** Start of Material **

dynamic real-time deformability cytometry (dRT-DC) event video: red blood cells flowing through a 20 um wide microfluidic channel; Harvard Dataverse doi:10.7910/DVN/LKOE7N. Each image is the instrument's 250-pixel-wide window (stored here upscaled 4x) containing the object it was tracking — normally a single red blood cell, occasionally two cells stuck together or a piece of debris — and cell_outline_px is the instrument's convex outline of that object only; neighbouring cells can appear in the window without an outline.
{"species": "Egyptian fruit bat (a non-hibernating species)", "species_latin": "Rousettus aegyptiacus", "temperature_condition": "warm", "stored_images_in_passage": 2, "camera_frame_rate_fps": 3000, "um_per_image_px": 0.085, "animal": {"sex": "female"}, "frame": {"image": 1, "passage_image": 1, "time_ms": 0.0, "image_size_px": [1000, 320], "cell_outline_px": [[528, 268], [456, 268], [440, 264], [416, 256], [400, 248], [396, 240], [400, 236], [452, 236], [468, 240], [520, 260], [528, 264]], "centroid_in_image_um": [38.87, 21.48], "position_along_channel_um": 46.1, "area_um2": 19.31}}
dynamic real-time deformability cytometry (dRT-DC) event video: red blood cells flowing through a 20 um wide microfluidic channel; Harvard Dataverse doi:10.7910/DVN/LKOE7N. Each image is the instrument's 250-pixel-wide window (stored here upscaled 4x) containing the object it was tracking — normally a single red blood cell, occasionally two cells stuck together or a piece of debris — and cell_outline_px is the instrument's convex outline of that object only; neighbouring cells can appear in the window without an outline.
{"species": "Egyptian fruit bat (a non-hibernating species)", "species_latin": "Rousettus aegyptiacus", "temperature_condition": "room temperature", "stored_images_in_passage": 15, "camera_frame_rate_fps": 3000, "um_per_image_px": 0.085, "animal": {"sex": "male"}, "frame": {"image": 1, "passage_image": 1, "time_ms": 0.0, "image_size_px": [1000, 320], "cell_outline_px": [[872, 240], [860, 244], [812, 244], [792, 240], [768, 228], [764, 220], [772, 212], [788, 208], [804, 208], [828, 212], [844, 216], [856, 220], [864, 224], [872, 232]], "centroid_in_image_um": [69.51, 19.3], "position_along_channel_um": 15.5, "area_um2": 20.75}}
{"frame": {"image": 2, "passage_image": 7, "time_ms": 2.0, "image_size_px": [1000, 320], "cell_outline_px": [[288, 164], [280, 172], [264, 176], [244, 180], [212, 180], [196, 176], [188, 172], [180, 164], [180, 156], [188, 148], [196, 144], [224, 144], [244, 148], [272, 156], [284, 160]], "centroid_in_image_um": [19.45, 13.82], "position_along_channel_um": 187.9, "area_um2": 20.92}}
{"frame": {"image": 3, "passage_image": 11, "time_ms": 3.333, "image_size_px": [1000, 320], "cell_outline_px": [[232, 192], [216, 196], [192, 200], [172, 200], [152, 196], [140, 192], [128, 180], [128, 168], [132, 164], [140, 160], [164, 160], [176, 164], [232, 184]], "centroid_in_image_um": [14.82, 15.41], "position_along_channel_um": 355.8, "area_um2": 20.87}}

** End of Material **

§ Problem to solve
Reproduce each record exactly as it appears.

§ Exercise solution
dynamic real-time deformability cytometry (dRT-DC) event video: red blood cells flowing through a 20 um wide microfluidic channel; Harvard Dataverse doi:10.7910/DVN/LKOE7N. Each image is the instrument's 250-pixel-wide window (stored here upscaled 4x) containing the object it was tracking — normally a single red blood cell, occasionally two cells stuck together or a piece of debris — and cell_outline_px is the instrument's convex outline of that object only; neighbouring cells can appear in the window without an outline.
{"species": "Egyptian fruit bat (a non-hibernating species)", "species_latin": "Rousettus aegyptiacus", "temperature_condition": "warm", "stored_images_in_passage": 2, "camera_frame_rate_fps": 3000, "um_per_image_px": 0.085, "animal": {"sex": "female"}, "frame": {"image": 1, "passage_image": 1, "time_ms": 0.0, "image_size_px": [1000, 320], "cell_outline_px": [[528, 268], [456, 268], [440, 264], [416, 256], [400, 248], [396, 240], [400, 236], [452, 236], [468, 240], [520, 260], [528, 264]], "centroid_in_image_um": [38.87, 21.48], "position_along_channel_um": 46.1, "area_um2": 19.31}}
dynamic real-time deformability cytometry (dRT-DC) event video: red blood cells flowing through a 20 um wide microfluidic channel; Harvard Dataverse doi:10.7910/DVN/LKOE7N. Each image is the instrument's 250-pixel-wide window (stored here upscaled 4x) containing the object it was tracking — normally a single red blood cell, occasionally two cells stuck together or a piece of debris — and cell_outline_px is the instrument's convex outline of that object only; neighbouring cells can appear in the window without an outline.
{"species": "Egyptian fruit bat (a non-hibernating species)", "species_latin": "Rousettus aegyptiacus", "temperature_condition": "room temperature", "stored_images_in_passage": 15, "camera_frame_rate_fps": 3000, "um_per_image_px": 0.085, "animal": {"sex": "male"}, "frame": {"image": 1, "passage_image": 1, "time_ms": 0.0, "image_size_px": [1000, 320], "cell_outline_px": [[872, 240], [860, 244], [812, 244], [792, 240], [768, 228], [764, 220], [772, 212], [788, 208], [804, 208], [828, 212], [844, 216], [856, 220], [864, 224], [872, 232]], "centroid_in_image_um": [69.51, 19.3], "position_along_channel_um": 15.5, "area_um2": 20.75}}
{"frame": {"image": 2, "passage_image": 7, "time_ms": 2.0, "image_size_px": [1000, 320], "cell_outline_px": [[288, 164], [280, 172], [264, 176], [244, 180], [212, 180], [196, 176], [188, 172], [180, 164], [180, 156], [188, 148], [196, 144], [224, 144], [244, 148], [272, 156], [284, 160]], "centroid_in_image_um": [19.45, 13.82], "position_along_channel_um": 187.9, "area_um2": 20.92}}
{"frame": {"image": 3, "passage_image": 11, "time_ms": 3.333, "image_size_px": [1000, 320], "cell_outline_px": [[232, 192], [216, 196], [192, 200], [172, 200], [152, 196], [140, 192], [128, 180], [128, 168], [132, 164], [140, 160], [164, 160], [176, 164], [232, 184]], "centroid_in_image_um": [14.82, 15.41], "position_along_channel_um": 355.8, "area_um2": 20.87}}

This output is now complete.